Condition Syntax
Conditions in PyTables are used in methods related with in-kernel and indexed
searches such as Table.where()
or Table.read_where()
.
They are interpreted using Numexpr, a powerful package for achieving C-speed
computation of array operations (see [NUMEXPR]).
A condition on a table is just a string containing a Python expression involving at least one column, and maybe some constants and external variables, all combined with algebraic operators and functions. The result of a valid condition is always a boolean array of the same length as the table, where the i-th element is true if the value of the expression on the i-th row of the table evaluates to true
That is the reason why multidimensional fields in a table are not supported in conditions, since the truth value of each resulting multidimensional boolean value is not obvious. Usually, a method using a condition will only consider the rows where the boolean result is true.
For instance, the condition ‘sqrt(x*x + y*y) < 1’ applied on a table with x and y columns consisting of floating point numbers results in a boolean array where the i-th element is true if (unsurprisingly) the value of the square root of the sum of squares of x and y is less than 1. The sqrt() function works element-wise, the 1 constant is adequately broadcast to an array of ones of the length of the table for evaluation, and the less than operator makes the result a valid boolean array. A condition like ‘mycolumn’ alone will not usually be valid, unless mycolumn is itself a column of scalar, boolean values.
In the previous conditions, mycolumn, x and y are examples of variables
which are associated with columns.
Methods supporting conditions do usually provide their own ways of binding
variable names to columns and other values. You can read the documentation of
Table.where()
for more information on that. Also, please note that the
names None, True and False, besides the names of functions (see below) can
not be overridden, but you can always define other new names for the objects
you intend to use.
Values in a condition may have the following types:
8-bit boolean (bool).
32-bit signed integer (int).
64-bit signed integer (long).
32-bit, single-precision floating point number (float or float32).

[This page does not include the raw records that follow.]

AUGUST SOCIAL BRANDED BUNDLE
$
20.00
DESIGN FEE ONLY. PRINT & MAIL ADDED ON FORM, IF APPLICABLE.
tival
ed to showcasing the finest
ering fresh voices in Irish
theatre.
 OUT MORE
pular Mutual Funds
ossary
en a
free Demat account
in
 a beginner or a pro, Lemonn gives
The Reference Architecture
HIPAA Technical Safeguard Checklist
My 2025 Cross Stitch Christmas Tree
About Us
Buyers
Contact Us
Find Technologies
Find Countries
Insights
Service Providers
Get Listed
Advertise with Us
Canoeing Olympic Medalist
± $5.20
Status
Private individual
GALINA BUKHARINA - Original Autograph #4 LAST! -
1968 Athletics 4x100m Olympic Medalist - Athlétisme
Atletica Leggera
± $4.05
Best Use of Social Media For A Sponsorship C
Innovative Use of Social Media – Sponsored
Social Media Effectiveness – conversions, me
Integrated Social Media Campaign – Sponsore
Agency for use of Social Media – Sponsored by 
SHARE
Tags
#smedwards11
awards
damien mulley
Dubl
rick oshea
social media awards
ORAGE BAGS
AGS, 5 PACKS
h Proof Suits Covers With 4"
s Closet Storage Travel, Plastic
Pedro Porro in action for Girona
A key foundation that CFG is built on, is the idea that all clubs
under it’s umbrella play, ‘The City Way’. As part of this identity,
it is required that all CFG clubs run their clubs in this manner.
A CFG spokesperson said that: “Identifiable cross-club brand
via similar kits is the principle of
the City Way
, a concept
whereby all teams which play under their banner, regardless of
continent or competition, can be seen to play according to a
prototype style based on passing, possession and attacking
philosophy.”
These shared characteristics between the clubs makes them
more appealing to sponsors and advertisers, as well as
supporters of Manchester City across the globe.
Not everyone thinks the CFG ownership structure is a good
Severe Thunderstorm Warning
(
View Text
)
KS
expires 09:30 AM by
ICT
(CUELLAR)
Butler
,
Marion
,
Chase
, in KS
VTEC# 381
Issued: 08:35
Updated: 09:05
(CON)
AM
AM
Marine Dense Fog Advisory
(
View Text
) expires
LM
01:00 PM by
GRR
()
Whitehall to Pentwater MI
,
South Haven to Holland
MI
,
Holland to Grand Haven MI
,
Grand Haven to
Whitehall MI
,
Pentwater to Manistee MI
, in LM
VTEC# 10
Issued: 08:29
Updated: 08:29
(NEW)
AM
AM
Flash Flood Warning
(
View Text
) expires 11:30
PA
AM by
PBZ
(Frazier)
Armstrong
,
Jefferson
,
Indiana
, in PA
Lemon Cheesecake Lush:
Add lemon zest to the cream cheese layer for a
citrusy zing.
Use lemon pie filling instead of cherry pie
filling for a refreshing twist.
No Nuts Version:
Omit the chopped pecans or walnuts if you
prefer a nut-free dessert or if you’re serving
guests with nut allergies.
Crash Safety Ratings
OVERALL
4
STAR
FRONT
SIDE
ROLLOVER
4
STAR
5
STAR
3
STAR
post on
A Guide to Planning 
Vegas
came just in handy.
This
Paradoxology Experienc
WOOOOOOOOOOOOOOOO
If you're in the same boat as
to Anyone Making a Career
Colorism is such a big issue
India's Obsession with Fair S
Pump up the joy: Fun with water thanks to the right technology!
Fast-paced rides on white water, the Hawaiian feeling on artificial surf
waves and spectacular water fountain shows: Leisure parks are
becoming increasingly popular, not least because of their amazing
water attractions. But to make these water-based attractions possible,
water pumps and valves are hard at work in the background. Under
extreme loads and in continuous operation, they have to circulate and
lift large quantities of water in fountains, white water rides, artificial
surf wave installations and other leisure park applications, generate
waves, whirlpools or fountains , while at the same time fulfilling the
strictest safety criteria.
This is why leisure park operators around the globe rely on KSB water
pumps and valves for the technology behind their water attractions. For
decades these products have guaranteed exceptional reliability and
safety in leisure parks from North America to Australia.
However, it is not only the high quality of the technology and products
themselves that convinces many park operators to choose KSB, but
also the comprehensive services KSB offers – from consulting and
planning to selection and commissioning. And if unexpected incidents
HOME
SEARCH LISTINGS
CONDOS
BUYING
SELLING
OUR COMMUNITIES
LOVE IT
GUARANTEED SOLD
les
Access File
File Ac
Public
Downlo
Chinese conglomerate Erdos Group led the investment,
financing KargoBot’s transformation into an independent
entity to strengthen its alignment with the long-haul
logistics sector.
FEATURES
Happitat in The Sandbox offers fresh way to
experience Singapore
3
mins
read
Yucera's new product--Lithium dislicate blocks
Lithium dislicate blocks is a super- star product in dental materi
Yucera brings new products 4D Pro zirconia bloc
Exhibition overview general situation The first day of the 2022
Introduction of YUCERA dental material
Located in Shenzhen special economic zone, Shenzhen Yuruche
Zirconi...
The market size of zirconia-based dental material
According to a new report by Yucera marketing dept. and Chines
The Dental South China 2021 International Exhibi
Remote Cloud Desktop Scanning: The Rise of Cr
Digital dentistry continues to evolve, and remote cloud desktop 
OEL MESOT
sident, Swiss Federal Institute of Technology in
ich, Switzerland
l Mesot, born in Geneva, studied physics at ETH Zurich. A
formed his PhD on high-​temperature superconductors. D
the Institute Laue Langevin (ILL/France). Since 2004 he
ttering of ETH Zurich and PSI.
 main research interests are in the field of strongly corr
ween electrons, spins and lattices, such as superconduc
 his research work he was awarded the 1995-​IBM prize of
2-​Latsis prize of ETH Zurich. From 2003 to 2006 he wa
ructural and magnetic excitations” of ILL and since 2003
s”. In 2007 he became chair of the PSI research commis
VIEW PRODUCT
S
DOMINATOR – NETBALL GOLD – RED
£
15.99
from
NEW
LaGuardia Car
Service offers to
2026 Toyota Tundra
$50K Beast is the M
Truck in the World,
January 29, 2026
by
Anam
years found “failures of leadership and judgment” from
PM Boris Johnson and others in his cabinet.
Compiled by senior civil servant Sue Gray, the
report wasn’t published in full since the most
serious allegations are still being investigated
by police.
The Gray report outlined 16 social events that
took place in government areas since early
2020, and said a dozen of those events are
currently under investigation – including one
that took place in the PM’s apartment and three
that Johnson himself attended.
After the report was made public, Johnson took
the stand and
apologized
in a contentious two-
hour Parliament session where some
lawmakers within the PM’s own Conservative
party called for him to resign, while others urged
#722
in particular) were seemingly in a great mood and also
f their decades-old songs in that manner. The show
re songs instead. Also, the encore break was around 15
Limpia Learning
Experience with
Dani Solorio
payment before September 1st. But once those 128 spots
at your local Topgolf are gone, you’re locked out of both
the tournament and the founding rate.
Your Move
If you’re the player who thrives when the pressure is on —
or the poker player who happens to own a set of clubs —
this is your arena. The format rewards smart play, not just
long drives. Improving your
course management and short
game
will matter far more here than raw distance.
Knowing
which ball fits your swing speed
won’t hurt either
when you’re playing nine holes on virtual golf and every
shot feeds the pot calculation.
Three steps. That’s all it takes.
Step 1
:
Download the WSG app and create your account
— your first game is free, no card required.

64-bit, double-precision floating point number (double or float64).
2x64-bit, double-precision complex number (complex).
Raw string of bytes (str).
Nevertheless, if the type passed is not among the above ones, it will be silently upcasted, so you don’t need to worry too much about passing supported types, except for the Unsigned 64 bits integer, that cannot be upcasted to any of the supported types.
However, the types in PyTables conditions are somewhat stricter than those of Python. For instance, the only valid constants for booleans are True and False, and they are never automatically cast to integers. The type strengthening also affects the availability of operators and functions. Beyond that, the usual type inference rules apply.
Conditions support the set of operators listed below:
Logical operators: &, |, ~.
Comparison operators: <, <=, ==, !=, >=, >.
Unary arithmetic operators: -.
Binary arithmetic operators: +, -, *, /, **, %.
Types do not support all operators. Boolean values only support logical and strict (in)equality comparison operators, while strings only support comparisons, numbers do not work with logical operators, and complex comparisons can only check for strict (in)equality. Unsupported operations (including invalid castings) raise NotImplementedError exceptions.
You may have noticed the special meaning of the usually bitwise operators &, | and ~. Because of the way Python handles the short-circuiting of logical operators and the truth values of their operands, conditions must use the bitwise operator equivalents instead. This is not difficult to remember, but you must be careful because bitwise operators have a higher precedence than logical operators. For instance, ‘a and b == c’ (a is true AND b is equal to c) is not equivalent to ‘a & b == c’ (a AND b is equal to c). The safest way to avoid confusions is to use parentheses around logical operators, like this: ‘a & (b == c)’. Another effect of short-circuiting is that expressions like ‘0 < x < 1’ will not work as expected; you should use ‘(0 < x) & (x < 1)’.
All of this may be solved if Python supported overloadable boolean operators (see PEP 335) or some kind of non-shortcircuiting boolean operators (like C’s &&, || and !).
You can also use the following functions in conditions:
where(bool, number1, number2): number - number1 if the bool condition is true, number2 otherwise.
{sin,cos,tan}(float|complex): float|complex - trigonometric sine, cosine or tangent.
{arcsin,arccos,arctan}(float|complex): float|complex - trigonometric inverse sine, cosine or tangent.
arctan2(float1, float2): float - trigonometric inverse tangent of float1/float2.
{sinh,cosh,tanh}(float|complex): float|complex - hyperbolic sine, cosine or tangent.
{arcsinh,arccosh,arctanh}(float|complex): float|complex - hyperbolic inverse sine, cosine or tangent.
{log,log10,log1p}(float|complex): float|complex - natural, base-10 and log(1+x) logarithms.
{exp,expm1}(float|complex): float|complex - exponential and exponential minus one.
sqrt(float|complex): float|complex - square root.
abs(float|complex): float|complex - absolute value.
{real,imag}(complex): float - real or imaginary part of complex.
complex(float, float): complex - complex from real and imaginary parts.